## Problem details
Write the next part of the blog entries below, resuming the Remembrance Day account right after its final sentence.
(Given passage)
Monday, 1 February 2010

Orange

A little piece I wrote when I was about eleven years old. Many have suggested it was the zenith of my creativity...

I'm an orange, as orange as can be,
You can squeeze me after dinner, then drink me during tea.
I'm a fruit, a drink, a colour as well,
I seem to be so popular; I really go down well.
When I'm a fruit, you eat me slice by slice,
I'm succulent and juicy; you'll find me quite nice.
When I'm a colour, I'm dazzling and bright,
I come in different shades; dark, medium and light.
When I'm a drink, I'm poured into a glass,
But if you don't drink me, I'm sure to turn to gas.
Tennis players gulp me, after they've scored deuce,
Now I really must stop writing as I'm running low on juice.

Tuesday, 26 January 2010

The Art of Embarrassment



Whenever you find yourself in a situation so uncomfortable, so cringe-inducing, so downright awkward and embarrassing that the skin on your face has soared to obscene temperatures and all but melted completely off, there isn't much you can do other than laugh about it afterwards. The truth of the matter is, no-one enjoys experiencing those blush-inducing moments, and yet - it has to be said - a certain solace can be found when telling the tale afterwards. I'd go as far as saying that recounting our ordeals to others once they've occurred makes up for them happening in the first place, and by turn, actually worth enduring.

We've all done things so stupendously stupid that we wish the Earth would swallow us whole and excrete us out the other side; we've done them in the past, and we'll do them again in the future. Some of us are even doing them in the present - I guarantee it. We've all sent messages of a sensitive nature to the wrong person by mistake. We've all stumbled in the street and made it look as though we did it on purpose. We've all wandered into the incorrect toilet - though not all of us chose to wander back out again. We've all accidentally spat food into the face of an acquaintance mid-conversation, broke wind at an inappropriate time and failed to remember someone's name we've worked with for seventeen years. And we've all, as school-children, called our teacher ‘mum’; something that's all the more embarrassing when the teacher is a bloke.

As it goes, one of the earliest memories I can muster up in which my cheeks were enflamed with abashment was during a lesson at primary school. The teacher was drawing up some maths problems on the blackboard - as I recall, she was attempting to show us how a simple sum could be phrased as a mathematical 'story', along the lines of 'if there are fifteen pupils and three school buses...' etc. I wasn't paying any attention whatsoever, so when the teacher asked me to give an example of a story, my response was 'Peter Pan'. A couple of giggles rippled across the class at first, then a few more, until the entire room had erupted with laughter. There's a good chance I'd have gotten away with it being an offhand remark - a joke at the teacher's expense - if only the blood vessels in my face hadn't betrayed me.

In more recent memory, one particular incident always springs to mind when I feel the need to delve into my internal treasure-trove of shame. It was Remembrance Day, and I was at work, at my desk, in a large, open plan office. Earlier that morning, an e-mail was circulated to inform us all that at 11am we would be observing the two minutes silence. I read the e-mail, digested the information, then promptly forgot all about it. When 11 o'clock came around the entire compliment of workers stopped what they were doing and lowered their heads in a respectful hush. Everyone, of course, apart from me...
(End Given passage)
(Information provided)
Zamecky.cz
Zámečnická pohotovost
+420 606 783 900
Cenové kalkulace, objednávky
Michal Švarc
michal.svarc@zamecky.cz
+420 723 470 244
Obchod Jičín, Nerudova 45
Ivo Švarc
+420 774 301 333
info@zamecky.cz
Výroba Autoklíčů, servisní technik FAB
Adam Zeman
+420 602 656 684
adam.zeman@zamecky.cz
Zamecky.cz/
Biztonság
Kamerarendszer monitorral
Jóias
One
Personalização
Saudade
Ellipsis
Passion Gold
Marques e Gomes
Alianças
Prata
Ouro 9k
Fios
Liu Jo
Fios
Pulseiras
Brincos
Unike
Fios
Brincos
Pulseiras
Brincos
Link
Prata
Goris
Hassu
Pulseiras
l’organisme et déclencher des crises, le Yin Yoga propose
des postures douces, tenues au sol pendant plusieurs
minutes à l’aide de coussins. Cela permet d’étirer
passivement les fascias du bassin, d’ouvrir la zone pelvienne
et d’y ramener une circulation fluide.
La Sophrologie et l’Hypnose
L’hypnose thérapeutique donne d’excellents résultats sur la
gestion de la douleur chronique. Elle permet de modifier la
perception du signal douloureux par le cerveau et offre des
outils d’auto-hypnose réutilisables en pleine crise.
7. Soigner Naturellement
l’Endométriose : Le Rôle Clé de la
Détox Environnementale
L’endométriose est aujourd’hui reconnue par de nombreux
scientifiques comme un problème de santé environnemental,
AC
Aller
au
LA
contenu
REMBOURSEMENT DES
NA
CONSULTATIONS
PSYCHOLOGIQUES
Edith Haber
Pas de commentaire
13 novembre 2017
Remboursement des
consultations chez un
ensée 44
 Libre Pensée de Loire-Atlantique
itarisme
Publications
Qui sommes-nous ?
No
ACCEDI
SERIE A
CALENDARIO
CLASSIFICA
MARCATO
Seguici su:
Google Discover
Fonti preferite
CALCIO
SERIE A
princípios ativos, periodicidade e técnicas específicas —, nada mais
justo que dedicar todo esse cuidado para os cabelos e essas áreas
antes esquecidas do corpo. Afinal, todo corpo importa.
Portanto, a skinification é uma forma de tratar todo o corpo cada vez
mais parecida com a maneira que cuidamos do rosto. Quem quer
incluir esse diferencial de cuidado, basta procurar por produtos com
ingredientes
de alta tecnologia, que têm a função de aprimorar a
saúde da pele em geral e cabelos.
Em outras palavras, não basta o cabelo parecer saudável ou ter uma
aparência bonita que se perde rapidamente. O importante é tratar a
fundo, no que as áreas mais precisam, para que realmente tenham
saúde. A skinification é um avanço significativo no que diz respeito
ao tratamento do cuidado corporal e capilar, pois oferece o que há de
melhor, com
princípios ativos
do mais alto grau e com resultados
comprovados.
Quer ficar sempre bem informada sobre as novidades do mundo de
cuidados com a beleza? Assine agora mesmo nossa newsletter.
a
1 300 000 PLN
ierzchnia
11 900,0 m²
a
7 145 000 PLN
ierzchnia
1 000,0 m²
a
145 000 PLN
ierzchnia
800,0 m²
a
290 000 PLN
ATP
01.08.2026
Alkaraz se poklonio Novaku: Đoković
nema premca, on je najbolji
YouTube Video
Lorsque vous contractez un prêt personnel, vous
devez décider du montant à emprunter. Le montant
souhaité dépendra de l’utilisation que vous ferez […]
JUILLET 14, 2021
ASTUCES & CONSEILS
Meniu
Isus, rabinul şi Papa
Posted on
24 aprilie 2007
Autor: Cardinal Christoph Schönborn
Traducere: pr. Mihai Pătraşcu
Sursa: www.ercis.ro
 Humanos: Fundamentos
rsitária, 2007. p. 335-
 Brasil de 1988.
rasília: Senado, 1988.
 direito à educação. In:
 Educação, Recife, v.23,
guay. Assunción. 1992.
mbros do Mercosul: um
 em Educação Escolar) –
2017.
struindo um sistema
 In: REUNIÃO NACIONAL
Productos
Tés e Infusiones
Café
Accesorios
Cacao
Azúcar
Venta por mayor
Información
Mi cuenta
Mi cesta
(End Information provided)
## Answer for the task
Please, hear me out. In my defence, the office was more often than not somewhat on the quiet side anyway; people were always comparing it to a library. And as I'd completely lost track of time, it's not beyond the realms of compassionate understanding as to why, as everyone entered the bubble of silent contemplation, that I was left on the outside, inhabiting my own personal sphere of complete and utter ignorance.

Looking back, if I'd continued to work at my desk for the subsequent couple of minutes, I daresay anyone would've noticed. As it was, I needed to print something as a matter of some urgency. I hit the print button, raised myself purposefully up from my chair and headed off across the office, totally oblivious to the numerous pairs of eyes stalking me as I marched off down the central walkway.

As I neared the printers, I spotted the managing director of the company seated at a large meeting table with two guests. The three of them stared at me, open-mouthed, as I continued walking in their direction. One of them caught my eye, and I shot them a friendly nod before turning into the print room, thinking how unfriendly they were for not at least giving me a small smile in return.

Waiting for me inside the tray was a warm, freshly printed document. When I mentioned before how important this particular document was, I may have been exaggerating slightly; it was the lunch menu for the local deli. I grabbed it, made a 180, and stepped back out into the office. By this stage any normal, reasonably cognisant person would have surely noticed something was amiss. Not me. Literally everyone in the office was either staring at me, or shifting in their seats uncomfortably, trying to stare at anything but me. And yet I continued, unperturbed and unaware.

I was about halfway back across the room when I spotted a friend on the edge of my field of vision. As I adjusted my course and made my way nearer, I found the look on his face to be a confounding mixture of horror and bemusement. And then it happened. I placed the menu down in front of him, clapped my hands together loudly and boomed the immortal words at the top of my voice: "So! Sandwiches?"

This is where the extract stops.